═══ Document section ═══

Wingate student-athletes compete in 22 NCAA Division II sports. These sports include: baseball, softball, men's and women's basketball, women's beach volleyball, men's and women's cross country, men's and women's golf, men's and women's soccer, men's and women's swimming and diving, men's and women's tennis, men's and women's track & field, women's triathlon, men's and women's lacrosse, football and volleyball. Wingate's mascot is the Bulldog.

In 2016, the men's soccer team won the school's first team national championship, by defeating University of Charleston 2–0 in the national title game in Kansas City, Missouri.

In 2021, the men's baseball team defeated Central Missouri 5–3 to capture their first national championship.

In 2023, the men's cross country team won the NCAA Division II national championship.

═══ Data under study ═══

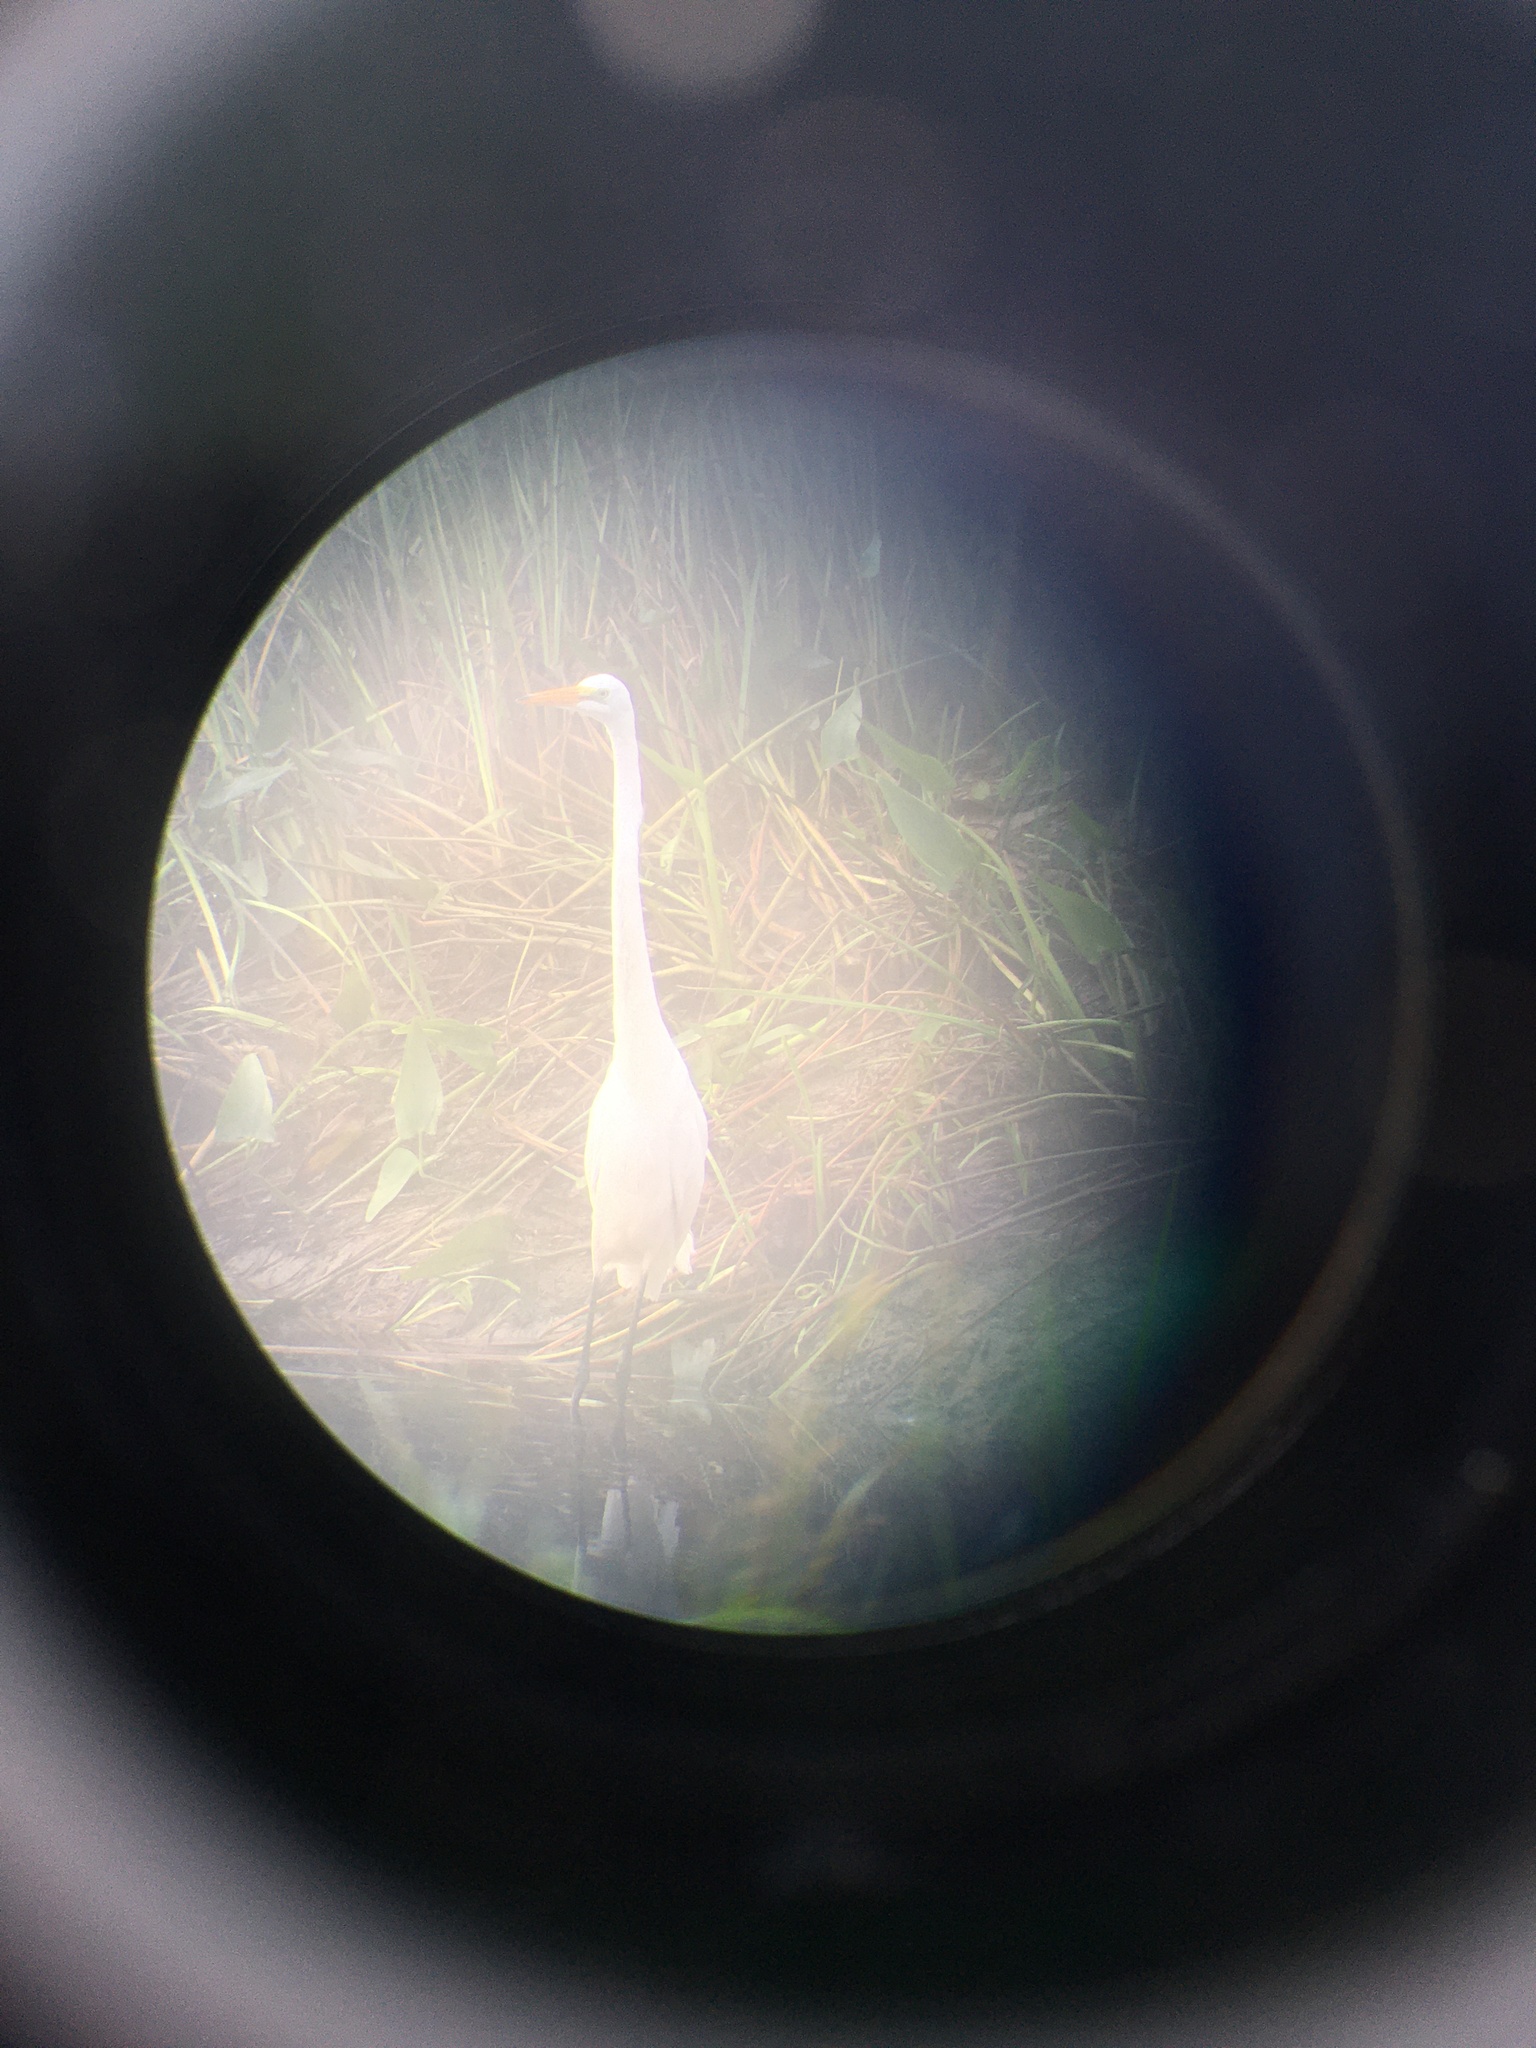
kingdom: Animalia
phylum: Chordata
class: Aves
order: Pelecaniformes
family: Ardeidae
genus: Ardea
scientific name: Ardea alba
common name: Great egret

═══

Exercise tasks »
- A) Reproduce the stretch of the Wingate athletics text that opens with the words "Wingate student-athletes compete" and closes with "first national championship.".
- B) Turn the paragraph of the Wingate athletics text that starts "Wingate student-athletes compete" into a short bulleted list that keeps its main facts.
The entries have no connection to the Wingate athletics text.

Solutions »
- A)
Wingate student-athletes compete in 22 NCAA Division II sports. These sports include: baseball, softball, men's and women's basketball, women's beach volleyball, men's and women's cross country, men's and women's golf, men's and women's soccer, men's and women's swimming and diving, men's and women's tennis, men's and women's track & field, women's triathlon, men's and women's lacrosse, football and volleyball. Wingate's mascot is the Bulldog.

In 2016, the men's soccer team won the school's first team national championship, by defeating University of Charleston 2–0 in the national title game in Kansas City, Missouri.

In 2021, the men's baseball team defeated Central Missouri 5–3 to capture their first national championship.

- B)
- Wingate student-athletes compete in 22 NCAA Division II sports.
- Men's and women's teams: basketball, cross country, golf, soccer, swimming and diving, tennis, track & field, lacrosse.
- Women's teams: beach volleyball, triathlon.
- Other sports: baseball, softball, football, volleyball.
- Mascot: the Bulldog.